Monopoly Social Planner

$p$ 12 9

$q$ 6 9

$\Pi$ 54 40.5

$U$ 18 40.5

$TS$ 72 81

Thus, the total surplus under monopoly is $9$ less than the total surplus under the social planner. We say that the monopolist creates a deadweight loss of 9.

	Monopoly	Social Planner
\(p\)	12	9
\(q\)	6	9
\(\Pi\)	54	40.5
\(U\)	18	40.5
\(TS\)	72	81

Regulating monopolies

Monopolies result in deadweight loss due to above-marginal-cost pricing and a purposeful withholding of supply from the market.

This suggests that governments can step in to regulate monopolists and potentially improve outcomes.

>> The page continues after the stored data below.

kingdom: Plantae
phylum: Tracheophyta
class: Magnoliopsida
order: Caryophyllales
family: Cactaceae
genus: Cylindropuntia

One idea would be to simply force monopolists to price at marginal cost. Unfortunately, this idea is not practical for a few reasons:

This can actually result in the firm losing money, especially if the monopoly is due to high fixed costs. Forcing a high fixed-cost monopolist to charge a very low marginal cost can make it so that they can’t recuperate their fixed cost. The government can try to force a firm to set low prices, but they can’t force a firm to stay in business. So if the government tries to artificially restrict prices too much, the firm may simply stop operating.
Even if the firm could make a profit while pricing at marginal cost, regulating firms in this way would require the government to actually know the cost structure of the firm. This is a difficult and potentially costly task.
If the government were to force a firm to price at marginal cost, then the firm would have very little incentive to invest in lowering its costs, since that would also force it to lower its prices. This kind of regulation could therefore stifle innovation.
The firm could also choose to lie about its marginal costs.

Economic Insight

The four criticisms above apply not just to monopolists, but any firm that has some degree of pricing power (which in reality, is most firms.) Thus, it applies to price gouging rules that were recently touted by Kamala Harris’s campaign. The four points above explain why economists generally do not favor price controls or price gouging legislation.

If price controls are not effective, then how are monopolists actually regulated? In reality, monopolies are regulated in a number of different ways:

Rate of return regulation. Instead of forcing the monopolist to price at marginal cost, the government can restrict the monopolist’s profit to its opportunity cost of capital. This would force its profits to be in line with how a competitive firm would behave. The downside to this kind of regulation is that it still stifles innovation and investment, because the monopolist has little incentive to invest in more efficient production.
Antitrust laws. These refer to laws that prevent monopolies from forming in the first place, or that allow the government to break up existing monopolies. The goal of these laws is to ensure that markets remain competitive by preventing a single supplier from dominating. The downside of antitrust regulation is that it can prevent efficiency-enhancing mergers. (Recall that in the case of economies of scale, the larger firm is actually more efficient and can produce at lower cost.)
Public ownership/control. This refers to a situation in which a monopoly is directly owned or controlled by a public entity. LADWP is one such example. Although it is a private entity, its board of directors is appointed by the Mayor, and thus the city exerts some direct control over it. The downside of public ownership/control is that there is no guarantee that a non-profit public entity would behave more efficiently than a for-profit private one.

Sometimes, a monopoly may not need to be regulated. Before determining whether or not a monopoly should be regulated by force of law, one should consider whether the regulations themselves give rise to corruption or other incentive problems within the government. Moreover, one should understand that regulations can themselves be barriers to entry because they increase the fixed cost of compliance.

Finally, it should be noted that monopolies can sometimes behave like competitive firms simply due to the threat of competition. For example, even though Amazon enjoys a dominant market position in e-commerce, the threat of competition from other players like Walmart, Target, and Costco may keep its behavior in check.